■ **EXTRACTED MATERIAL**
Content starts

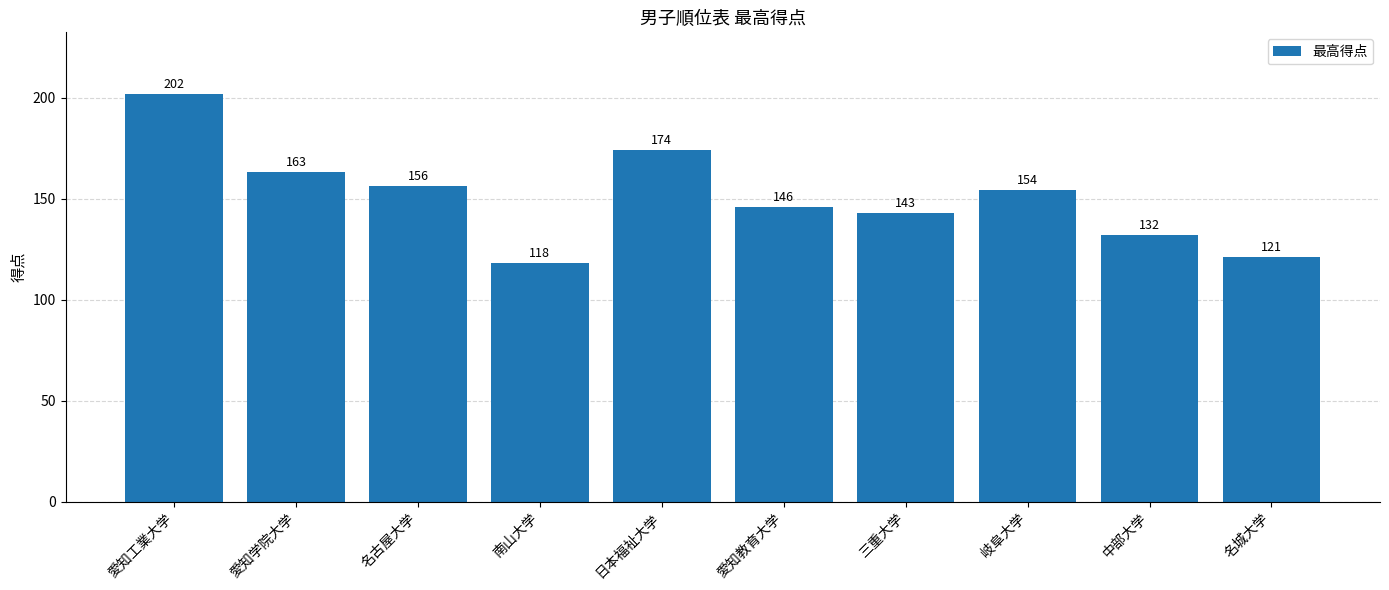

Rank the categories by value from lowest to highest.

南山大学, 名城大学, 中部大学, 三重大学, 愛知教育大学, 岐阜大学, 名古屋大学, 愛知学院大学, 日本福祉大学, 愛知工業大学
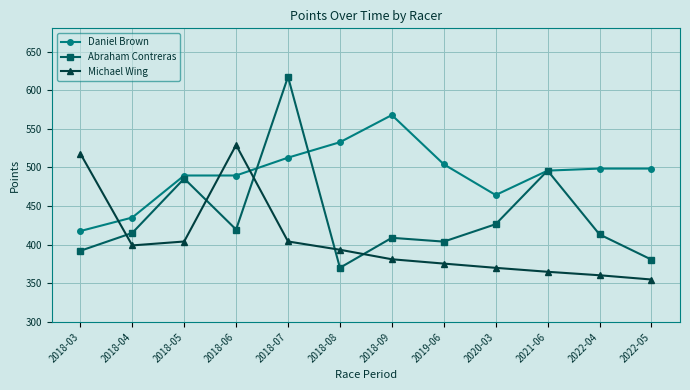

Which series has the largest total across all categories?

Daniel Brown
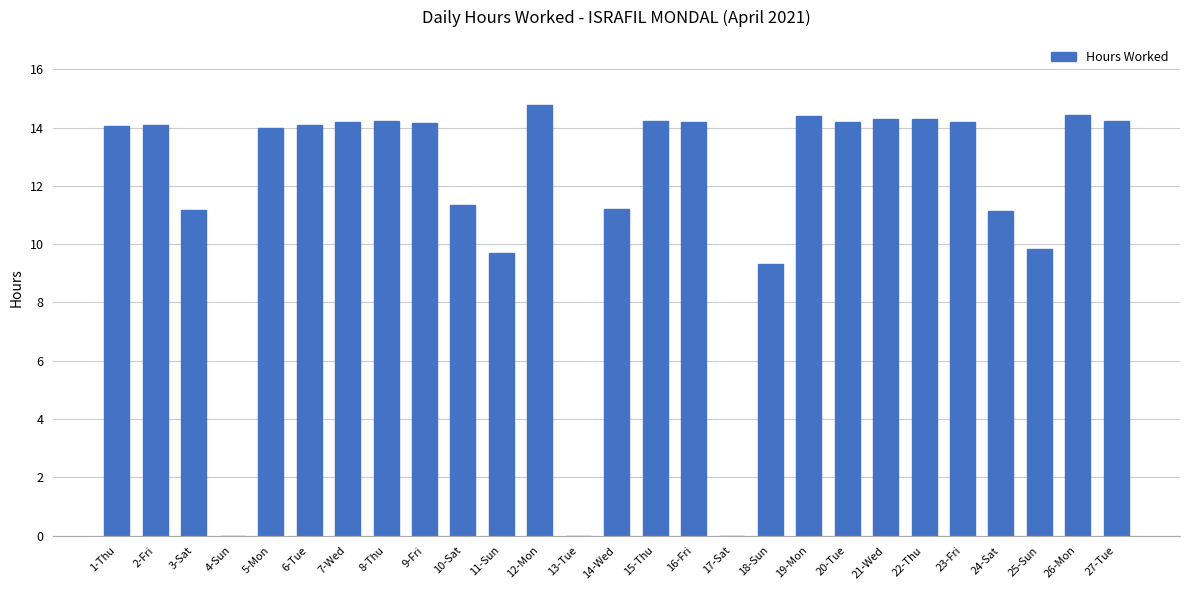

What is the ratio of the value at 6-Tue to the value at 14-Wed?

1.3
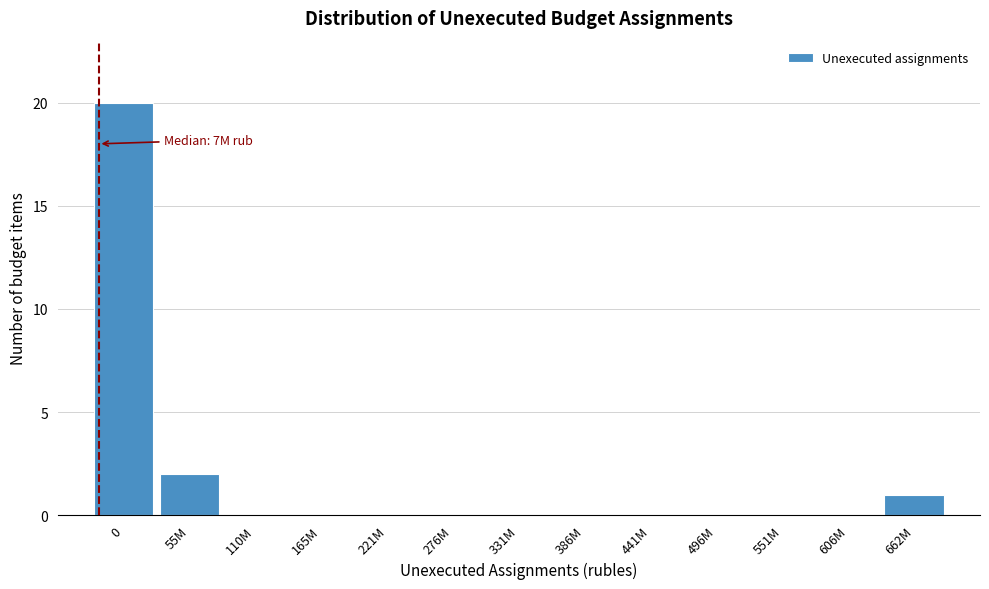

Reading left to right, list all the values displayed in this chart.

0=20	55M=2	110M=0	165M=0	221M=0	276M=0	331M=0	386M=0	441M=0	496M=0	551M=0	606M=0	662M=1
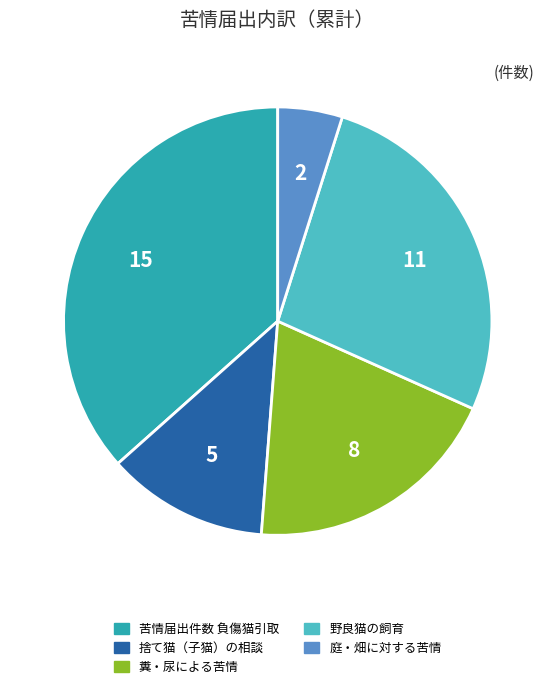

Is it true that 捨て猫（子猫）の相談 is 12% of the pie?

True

Content ends
Content starts

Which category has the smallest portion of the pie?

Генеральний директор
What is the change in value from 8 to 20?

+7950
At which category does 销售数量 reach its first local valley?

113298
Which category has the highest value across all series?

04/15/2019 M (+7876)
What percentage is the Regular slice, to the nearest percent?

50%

Content ends

■ **WRITTEN TASK**
Could you retype the lines from the one containing "Rank the categories" up to and including the one containing "Daniel Brown", with the pictures left out?

■ **EXERCISE OUTPUT**
Rank the categories by value from lowest to highest.

南山大学, 名城大学, 中部大学, 三重大学, 愛知教育大学, 岐阜大学, 名古屋大学, 愛知学院大学, 日本福祉大学, 愛知工業大学

Which series has the largest total across all categories?

Daniel Brown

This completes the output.